DP was so glad when I named my grandson ‘Om’ after the name of Pitaji, his father. He also felt elated to see that I had dedicated my two poetry books published, respectively in 2004 and 2014, to Pitaji.
In matters where he thinks I may have a better opinion, DP co-operates, willfully. Biji, my mother, was diagnosed all of a sudden with advanced stage of cancer of the gall bladder, in 1996, which had metastasized to both her lungs. DP and I took her to Oswal Cancer Hospital in Ludhiana, where doctors confirmed the diagnosis and that she wouldn’t live beyond 3–4 months. I asked Biji if she was ready to come with me to get treatment at Tata Memorial Hospital in Mumbai and she agreed. However, everyone in the family, including DP, agreed with me that her condition being beyond cure, Biji should spend her last few months with our large joint family at Khanna itself, where she had lived all her life. I left behind my wife for care-giving. At no time, I was given the impression that I left for my job in Mumbai, leaving my mother in terminal condition to live with them.

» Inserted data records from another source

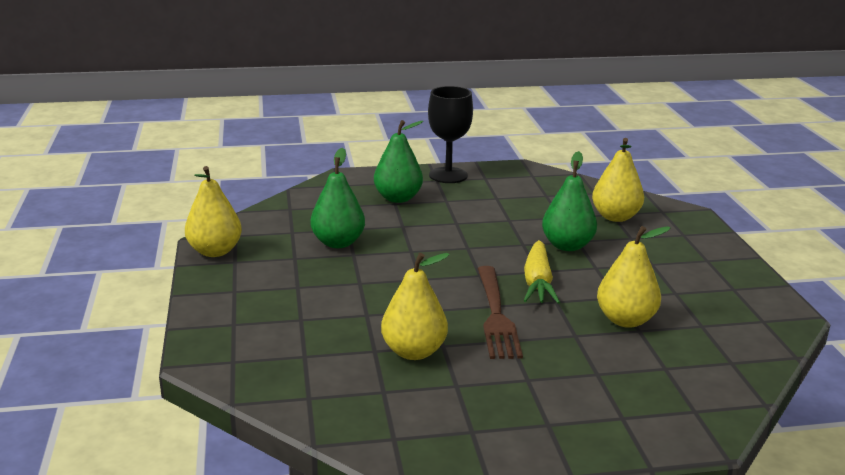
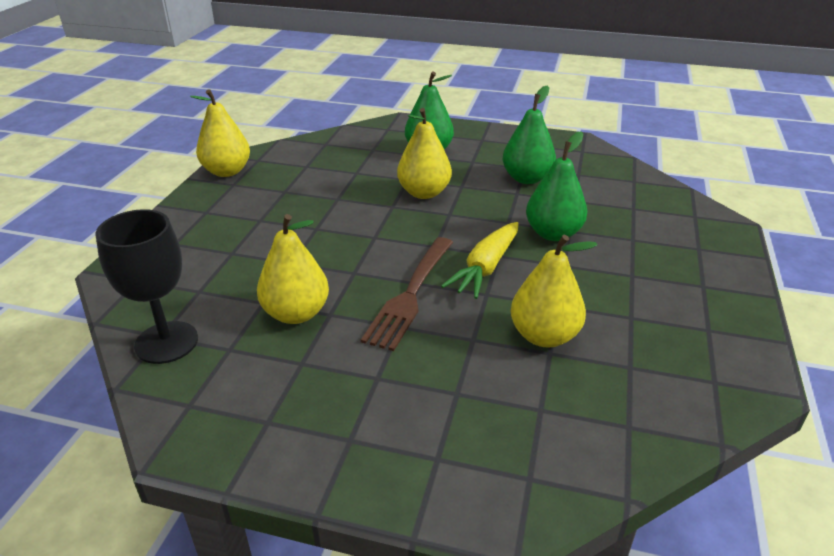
camera: 25 degrees right, 10 degrees up
green pear [310,148,365,248] -> green pear moved to [502,86,556,184]
black goblet [428,86,473,183] -> black goblet moved to [95,209,198,364]
yellow pear [592,138,644,222] -> yellow pear moved to [397,108,452,199]

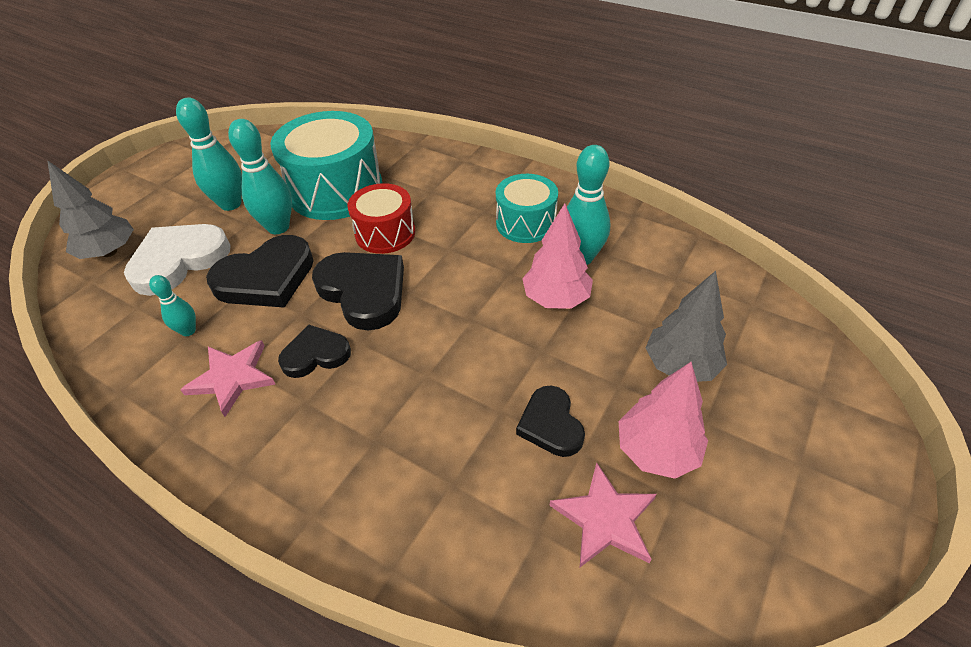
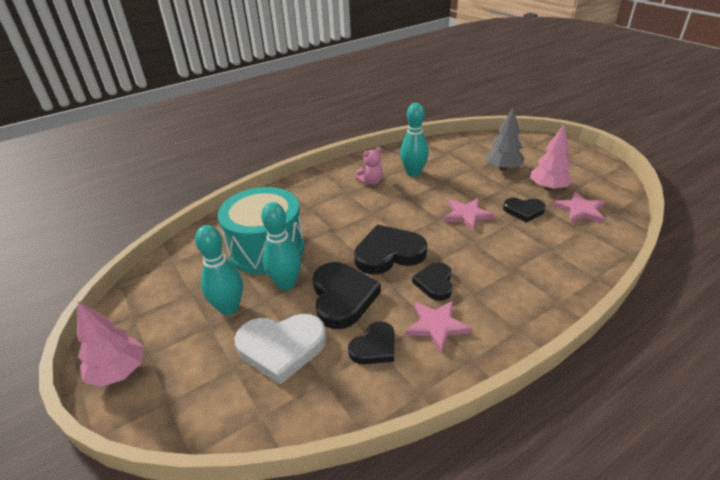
camera: 65 degrees left, 10 degrees down
grey tree [47,160,134,259] -> none
white heart [124,224,231,296] -> white heart turned 75 degrees counterclockwise [234,314,327,385]
turquoise bowling pin [149,275,196,336] -> black heart [348,321,395,364]
red drum [347,183,415,254] -> none
turquoise drum [496,174,558,243] -> pink teddy bear [356,147,383,185]
pink tree [522,203,593,309] -> pink tree moved to [77,301,144,387]
none -> pink star [444,198,495,231]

During Covid times, I have started giving webinars on popular science topics. The last one was on Living Matter. DP attends all of them, and is thrilled that his knowledge of Chemistry and Biology acquired during his pre-Medical days is still adequate to enjoy what I talk about. He gives wide publicity to my webinars, and of late, to a book of mine being released by a British publisher, soon. He loves to go gaga over anything that I do. In the picture shown above, DP is wearing a woollen suit that I used to wear earlier. He has no qualms about admitting this. Is it devotion, or a deep sense of friendship, or plain kindness? The answer is that DP has some piety and selfless devotion to our shared togetherness, and to the family values.